Monday, Apr. 23, 1928
Dominion Notes
His Majesty's Governor General, slender, serene, punctilious Viscount Willingdon, began last week to enjoy a brief spring holiday on the Pacific coast of Canada, some 2,200 miles from Ottawa, his Capitol.
Traveling by special train, yet with studied informality, Lord and Lady Willingdon arranged to receive, when they reached Vancouver last week, merely a simple greeting from Mayor Louis Taylor instead of an expensive formal welcome. Further to spare Vancouver all expense, they slept each night aboard their train.
Filibustering in the Dominion Parliament at Ottawa defeated for the time being, last week, a bill which would have empowered the (Canadian) Bell Telephone Co. to increase its capitalization from $75,000,000 to $150,000,000.
Cried chief and successful Filibusterer the Rt. Hon. Thomas L. Church of Toronto : "We need a Mussolini in Canada to wield a big stick over our big corporations! . . . The additional capital stock which the Bell Company seeks power to issue would never be utilized for extensions or added service to the public, but would be gobbled up in a huge melon split. . . . Outrageous!"
Members of the Toronto Camera Club harkened humbly, last week, to a visiting and lecturing maestro: Richard Neville Speaight Esq. of London, semi-official photographer to the Court of St. James's. "On one occasion," confided Maestro Speaight amid a hush, "I was obliged to pace the floor for two hours with an infant son* of Princess Mary in my arms before the child stopped crying and enabled me to make a satisfactory portrait."
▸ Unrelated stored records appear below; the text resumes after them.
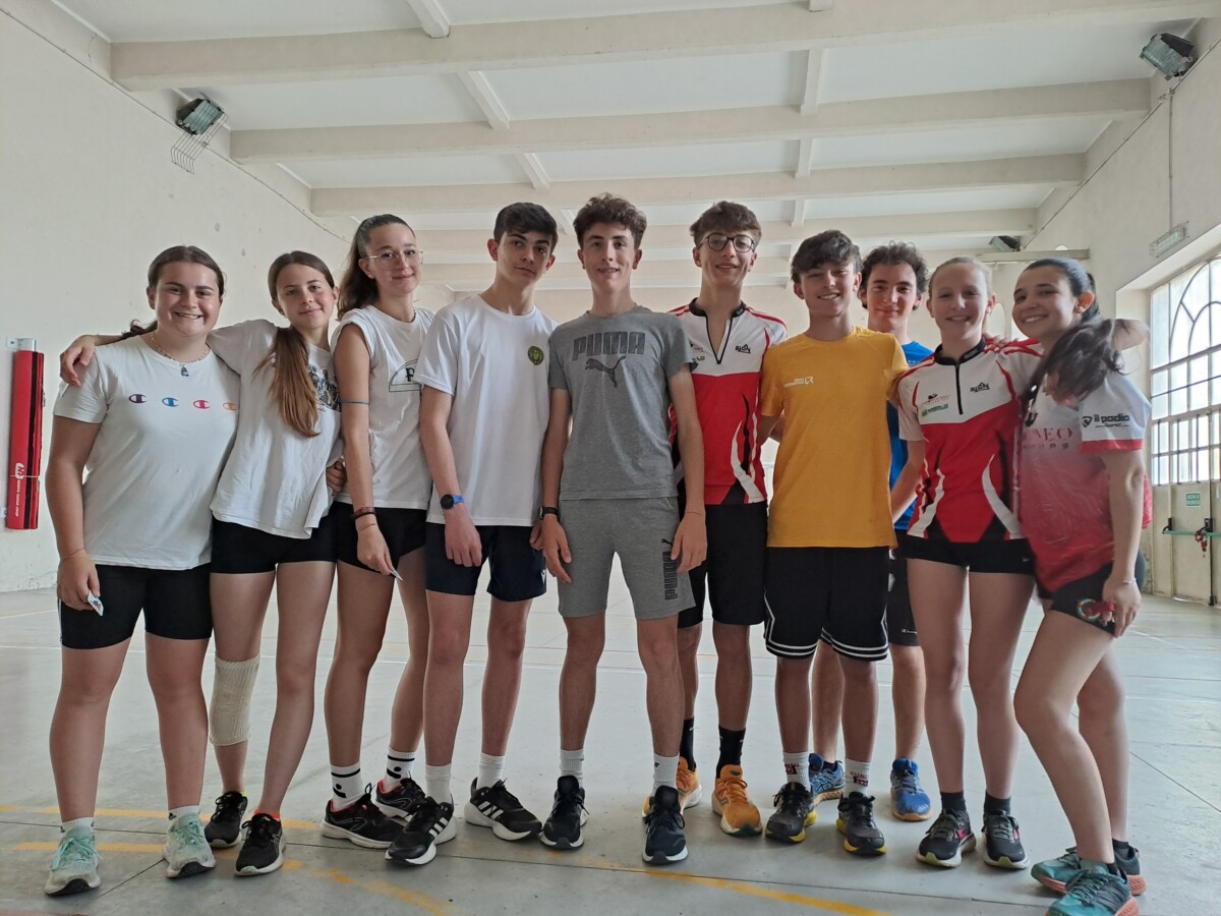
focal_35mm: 25
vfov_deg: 54.9
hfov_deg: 69.4
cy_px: 458
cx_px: 610
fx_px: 882
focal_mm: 4.65
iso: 200
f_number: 1.8
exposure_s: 1/50
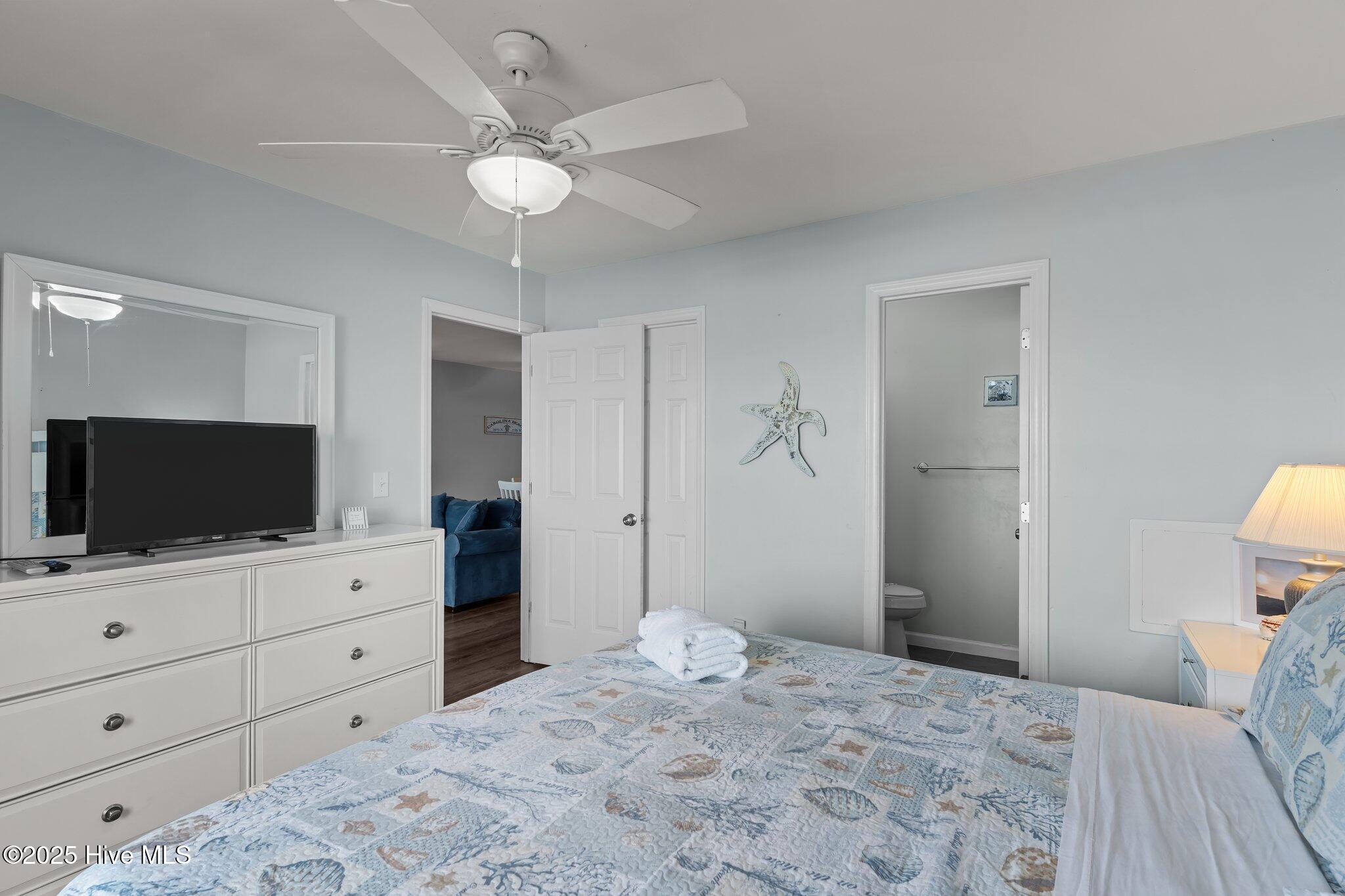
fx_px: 635
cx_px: 672
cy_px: 448
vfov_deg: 70.4
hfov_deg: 93.3
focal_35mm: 17
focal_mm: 17
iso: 160
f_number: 7.1
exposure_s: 1/4
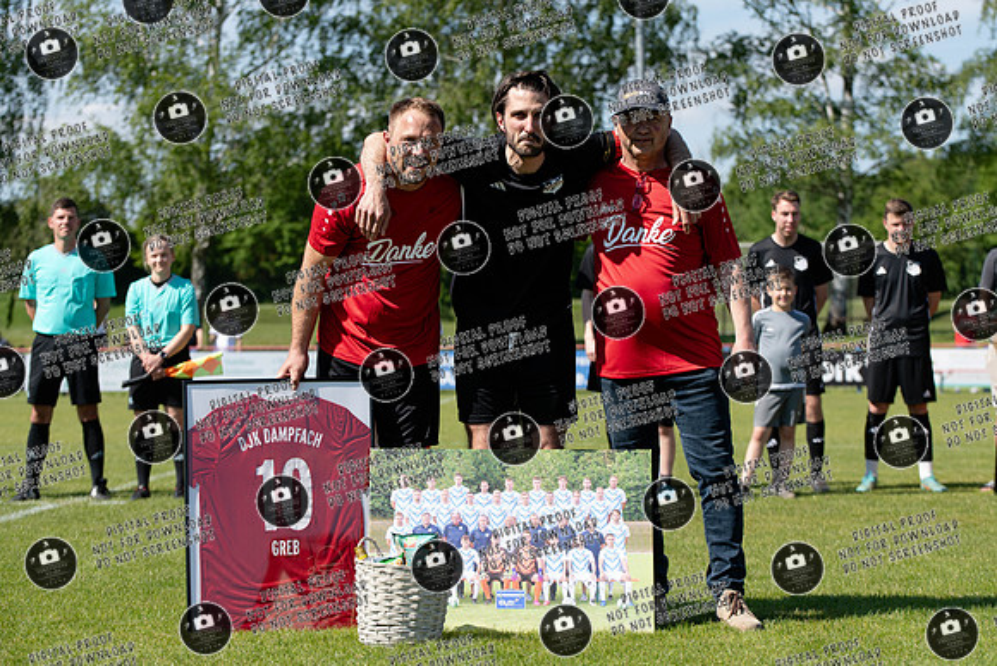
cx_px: 565
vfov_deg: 13.7
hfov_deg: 20.5
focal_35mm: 100
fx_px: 2758
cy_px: 292
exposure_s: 1/800
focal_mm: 85
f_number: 4
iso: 140
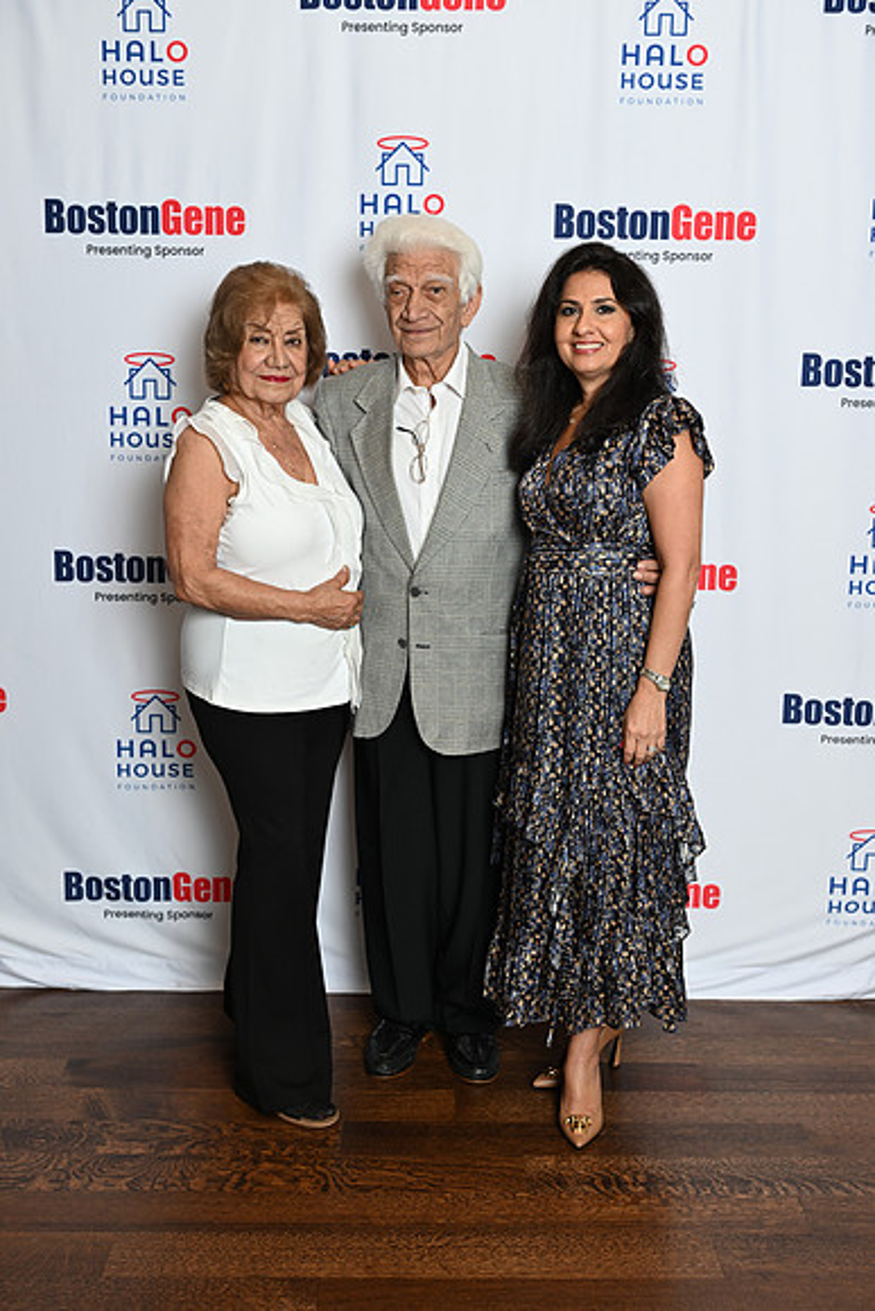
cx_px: 438
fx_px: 1530
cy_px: 656
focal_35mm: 42
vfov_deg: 46.4
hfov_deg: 31.9
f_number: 3.5
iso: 200
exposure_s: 1/60
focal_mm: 42
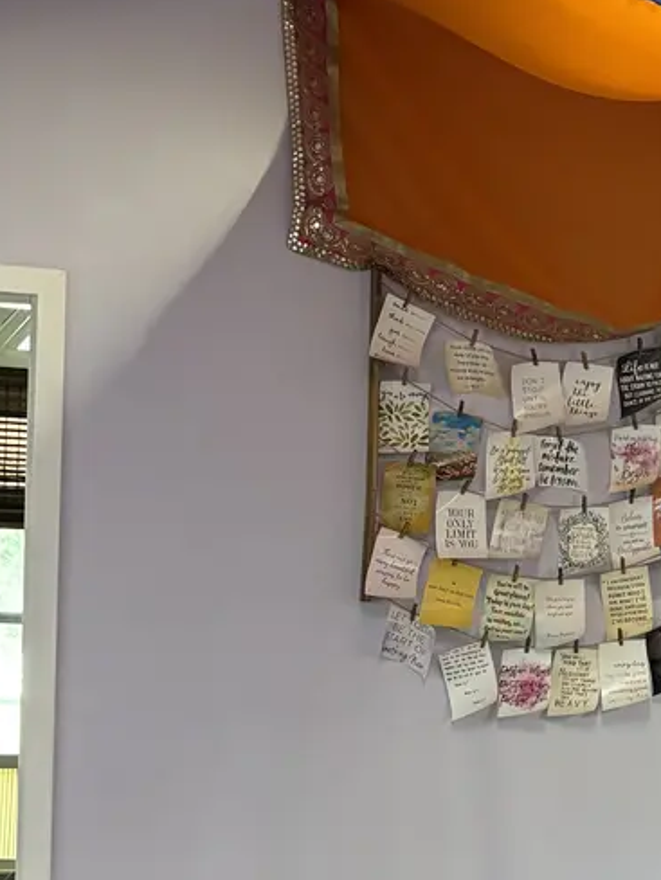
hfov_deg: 16.4
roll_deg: -2.4
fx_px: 2163
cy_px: 711
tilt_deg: -1.1
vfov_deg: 22.7
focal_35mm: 85
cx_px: 861
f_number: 1.6
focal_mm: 5.96
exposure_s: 1/60
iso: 320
Local magistrates at Winnipeg recently warned weapon-toters to expect stiffer sentences. Last week one Herbert Weston and one Andrew Wood, both convicted of "toting," were sentenced to "two years imprisonment and to receive six lashes from a heavy whip."
* Princess Mary, Viscountess Lascelles, has two sons: George Henry Hubert Lascelles, aged 6, and Gerald David, aged 3 1/2.